Define \(\alpha _{i}(\theta (t))w(t)=d_{i}(t)\), and \(\alpha _{i}(\theta (t))w_{k}(t)=d_{ik}(t)\), then the closed-loop system (25) is rewritten as

$$\begin{aligned} \dot{\xi }(t)&= [(\overline{A}_{1}+\sum _{i=2}^{N}\alpha _{i}(\theta (t))\overline{A}_{i1})+(\overline{B}_{1}+\sum _{i=2}^{N}\alpha _{i}(\theta (t))\overline{B}_{i1})\nonumber \\&\quad \times K_{a}(t)]\xi (t) +[(\overline{N}_{1}+\sum _{i=2}^{N}\alpha _{i}(\theta (t))\overline{N}_{i1})+(\overline{B}_{1}\nonumber \\&\quad +\sum _{i=2}^{N}\alpha _{i}(\theta (t))\overline{B}_{i1})K_{b}(t)]\phi (x(t))+\overline{G}_{1}w(t)\nonumber \\&\quad +\sum _{i=2}^{N}\overline{G}_{i1}d_{i}(t)-\overline{b}_{1,j}[\rho _{j}u_{j}(t)-f_{j}]-\sum _{i=2}^{N}\overline{b}_{i1,j}\nonumber \\&\quad \times [\rho _{i}^{j}(t)u_{j}(t) -f_{i}^{j}(t)]+B_{r}y_{r}(t). \end{aligned}$$
(26)

The observer for the \(j\)th fault is designed as

$$\begin{aligned} \dot{\widehat{\xi }^{j}}(t)&= (\overline{A}_{1}+\overline{B}_{1}K_{a}(t))\widehat{\xi }^{j}(t) +(\overline{N}_{1}+\overline{B}_{1}K_{b}(t))\phi (\widehat{x}(t))\nonumber \\&\quad +\sum _{i=2}^{N}\widehat{\alpha }_{i}^{j}(t)(\overline{A}_{i1}+\overline{B}_{i1}K_{a}(t))\xi (t)+\overline{G}_{1}\widehat{w}^{j}(t)\nonumber \\&\quad +\sum _{i=2}^{N}\overline{G}_{i1}\widehat{d}_{i}^{j}(t)+\sum _{i=2}^{N}\widehat{\alpha }_{i1}^{j}(t)(\overline{N}_{i1}+\overline{B}_{i1}K_{b}(t))\nonumber \\&\quad \times \,\phi (x(t))-\overline{b}_{1,j}[\widehat{\rho }_{j}(t)u_{j}(t)-\widehat{f}_{j}(t)]\nonumber \\&\quad -\sum _{i=2}^{N}\widehat{\rho }_{i1}^{j}(t)\overline{b}_{i1,j}u_{j}(t)+\sum _{i=2}^{N}\widehat{f}_{i1}^{j}(t)\overline{b}_{i1,j}+B_{r}y_{r}(t),\nonumber \\ \end{aligned}$$
(27)

where \(\widehat{\xi }^{j}(t)\) is the estimation of \(\xi (t)\), \(\widehat{x}(t)\) is the estimation of \(x(t)\), and \(\widehat{\alpha }_{i}^{j}(t), \widehat{\alpha }_{i1}^{j}(t), \widehat{w}^{j}(t), \widehat{d}_{i}^{j}(t), \widehat{f}_{i1}^{j}(t), \widehat{\rho }_{i1}^{j}(t)\) are the switching signals, which are determined according to some switching laws to be defined later, \(\widehat{\rho }_{j}(t)\) is the estimation of \(\rho _{j}\), and \(\widehat{f}_{j}(t)\) is the estimation of \(f_{j}\).

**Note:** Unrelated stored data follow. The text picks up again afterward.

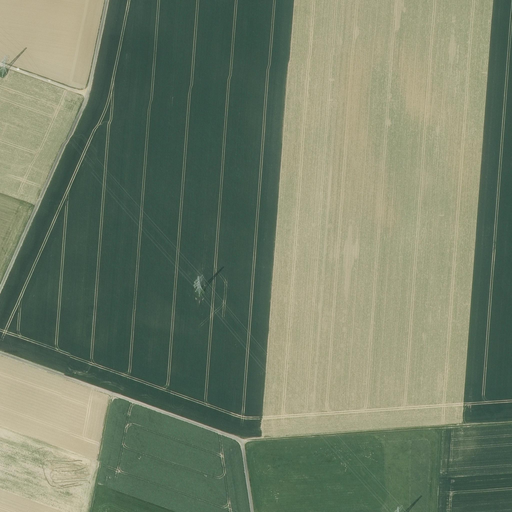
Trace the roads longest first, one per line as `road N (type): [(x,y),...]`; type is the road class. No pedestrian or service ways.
road 1 (track): [(0,296),(86,94),(105,0)]
road 2 (track): [(240,445),(0,359)]
road 3 (track): [(439,431),(240,445)]
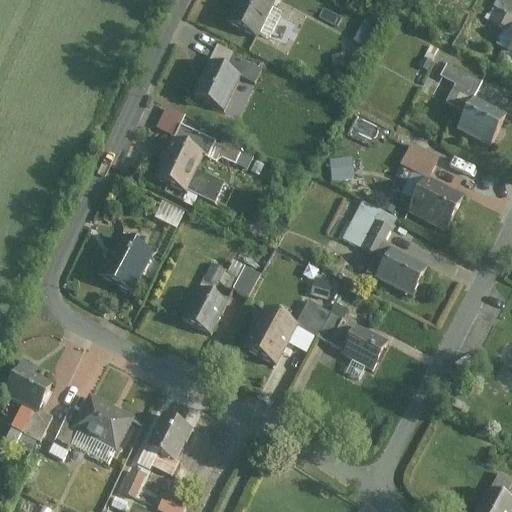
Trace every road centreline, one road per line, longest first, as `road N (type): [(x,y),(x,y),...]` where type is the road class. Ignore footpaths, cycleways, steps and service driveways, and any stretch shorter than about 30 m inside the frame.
road 1 (residential): [(379,499),(224,403),(42,311),(187,0)]
road 2 (residential): [(379,499),(511,230)]
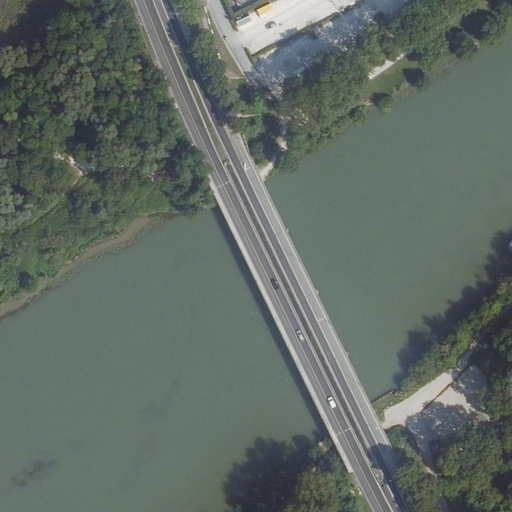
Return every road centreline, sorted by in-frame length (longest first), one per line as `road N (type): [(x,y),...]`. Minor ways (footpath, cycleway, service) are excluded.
road 1 (secondary): [(406,511),(165,0)]
road 2 (secondary): [(148,0),(387,511)]
road 3 (track): [(284,127),(476,0)]
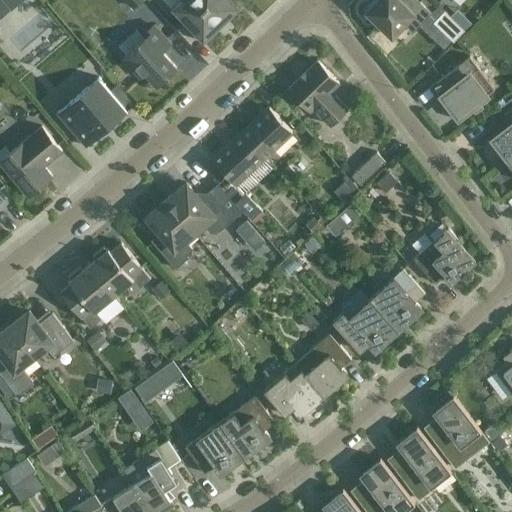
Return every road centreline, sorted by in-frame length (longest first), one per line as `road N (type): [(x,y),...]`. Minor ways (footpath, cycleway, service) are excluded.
road 1 (residential): [(0,273),(99,195),(312,0)]
road 2 (residential): [(235,511),(292,474),(511,284)]
road 3 (residential): [(511,257),(316,0)]
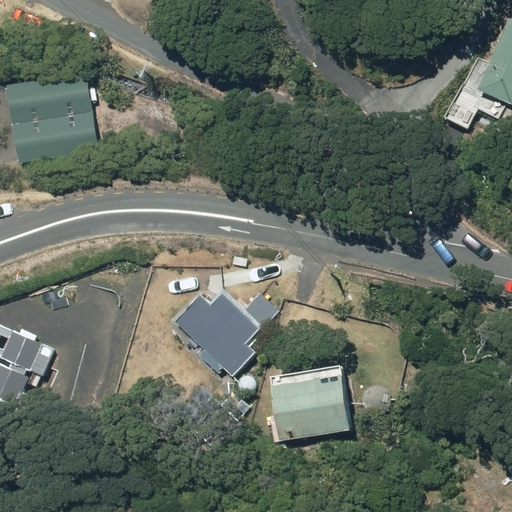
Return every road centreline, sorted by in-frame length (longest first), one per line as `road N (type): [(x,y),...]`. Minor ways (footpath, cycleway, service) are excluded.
road 1 (residential): [(441,265),(444,233),(435,216),(364,152),(68,0)]
road 2 (residential): [(0,242),(109,214),(155,211),(441,265)]
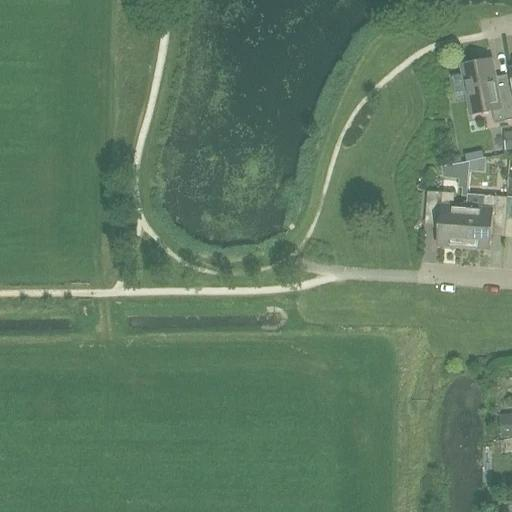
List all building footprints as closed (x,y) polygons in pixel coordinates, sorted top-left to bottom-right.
[(492,60),(462,65),(472,115),(492,111),(495,123),(511,119),(511,103),(509,88),(497,90),(492,60)] [(498,134),(511,133),(511,123),(497,124),(498,134)] [(464,248),(467,207),(454,207),(455,194),(428,192),(426,219),(440,220),(438,246),(464,248)] [(506,224),(506,222),(508,198),(468,195),(467,207),(464,248),(490,250),(492,224),(506,224)] [(503,439),(511,437),(511,416),(509,418),(510,425),(500,427),(503,439)]
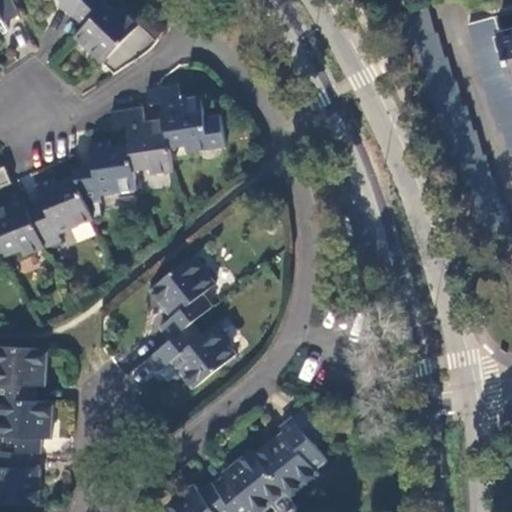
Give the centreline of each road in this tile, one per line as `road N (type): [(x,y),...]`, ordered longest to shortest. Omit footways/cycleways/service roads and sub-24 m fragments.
road 1 (residential): [(101,511),(267,380),(297,331),(308,285),(304,205),(279,127),(201,33)]
road 2 (tertiary): [(277,0),(335,110),(400,273),(430,404)]
road 3 (tertiary): [(464,398),(430,250),(371,93),(312,0)]
road 4 (residential): [(201,33),(82,116),(0,126)]
road 5 (residential): [(112,384),(98,395),(95,511)]
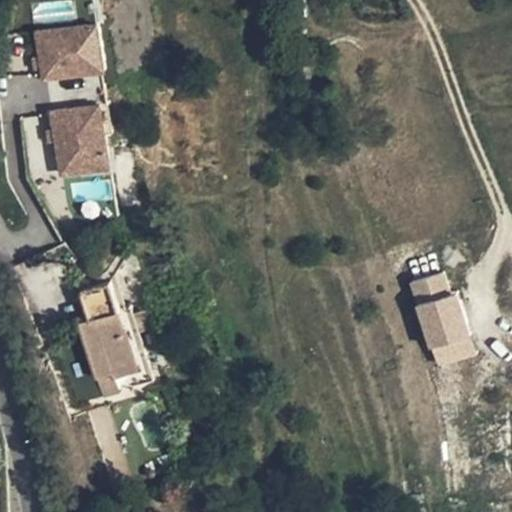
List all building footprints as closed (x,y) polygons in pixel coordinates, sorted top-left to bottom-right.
[(69,40),(39,45),(44,77),(106,68),(99,21),(67,26),(69,40)] [(37,30),(39,45),(69,40),(67,26),(37,30)] [(310,53),(298,54),(298,79),(311,78),(310,53)] [(34,57),(36,69),(43,68),(41,55),(34,57)] [(102,102),(53,110),(56,128),(58,141),(60,159),(110,152),(102,102)] [(58,141),(56,128),(48,129),(50,142),(58,141)] [(110,152),(60,159),(63,173),(112,165),(110,152)] [(442,274),(410,283),(417,305),(413,306),(426,350),(430,349),(435,366),(474,355),(456,295),(449,297),(442,274)] [(112,278),(82,287),(90,316),(91,317),(122,309),(112,278)] [(122,309),(91,317),(90,316),(81,319),(98,375),(114,370),(116,375),(121,389),(155,379),(132,305),(122,309)] [(114,370),(98,375),(104,394),(121,389),(116,375),(114,370)]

Define the error vectors \(e_{j}(t)=\xi (t)-\widehat{\xi }^{j}(t), \widetilde{\rho }_{j}(t)=\rho _{j}-\widehat{\rho }_{j}(t), \widetilde{f}_{j}(t)=f_{j}-\widehat{f}_{j}(t)\), combine (26) with (27), the observer error system can be obtained as

$$\begin{aligned} \dot{e}_{j}(t)&= (\overline{A}_{1}+\overline{B}_{1}K_{a}(t))e_{j}(t)+\sum _{i=2}^{N}(\alpha _{i}(\theta (t))-\widehat{\alpha }_{i}^{j}(t)) \nonumber \\&\times (\overline{A}_{i1}+\overline{B}_{i1}K_{a}(t))\xi (t)+\overline{G}_{1}(w(t)-\widehat{w}^{j}(t))\nonumber \\&+\sum _{i=2}^{N}\overline{G}_{i1}(d_{i}(t)-\widehat{d}_{i}^{j}(t))+(\overline{N}_{1}+\overline{B}_{1}K_{b}(t))\nonumber \\&\times (\phi (x(t))-\phi (\widehat{x}(t)))+\sum _{i=2}^{N}(\alpha _{i}(\theta (t))-\widehat{\alpha }_{i1}^{j}(t))\nonumber \\&\times (\overline{N}_{i1}+\overline{B}_{i1} K_{b}(t))\phi (x(t))-\overline{b}_{1,j}\widetilde{\rho }_{j}(t)u_{j}(t) \nonumber \\&+\,\overline{b}_{1,j}\widetilde{f}_{j}(t)-\sum _{i=2}^{N}(\rho _{i}^{j}(t)-\widehat{\rho }_{i1}^{j}(t))\overline{b}_{i1,j}u_{j}(t)\nonumber \\&+\sum _{i=2}^{N}(f_{i}^{j}(t)-\widehat{f}_{i1}^{j}(t))\overline{b}_{i1,j} \end{aligned}$$
(28)

Theorem 2

The observer error \(e_{j}(t)\) in (28) converges asymptotically to zero if there exists a positive-definite matrix \(P=P^{T}\) satisfying (19), (20), and the switching signals \(\widehat{\alpha }_{i}^{j}(t)\), \(\widehat{\alpha }_{i1}^{j}(t)\), \(\widehat{w}^{j}(t)\), \(\widehat{d}_{i}^{j}(t)\), \(\widehat{f}_{i1}^{j}(t)\), \(\widehat{\rho }_{i1}^{j}(t)\) are designed by the following switching laws

$$\begin{aligned} \widehat{\alpha }_{i}^{j}(t)&= \underline{\alpha }_{i}+(\overline{\alpha }_{i}-\underline{\alpha }_{i})D(e_{j}^{T}(t)P(\overline{A}_{i1}+\overline{B}_{i1}K_{a}(t))\xi (t)) \end{aligned}$$
(29)
$$\begin{aligned} \widehat{\alpha }_{i1}^{j}(t)&= \underline{\alpha }_{i}+(\overline{\alpha }_{i}-\underline{\alpha }_{i})D(e_{j}^{T}(t)P(\overline{N}_{i1}+\overline{B}_{i1}K_{b}(t)) \nonumber \\&\times \phi (x(t))) \end{aligned}$$
(30)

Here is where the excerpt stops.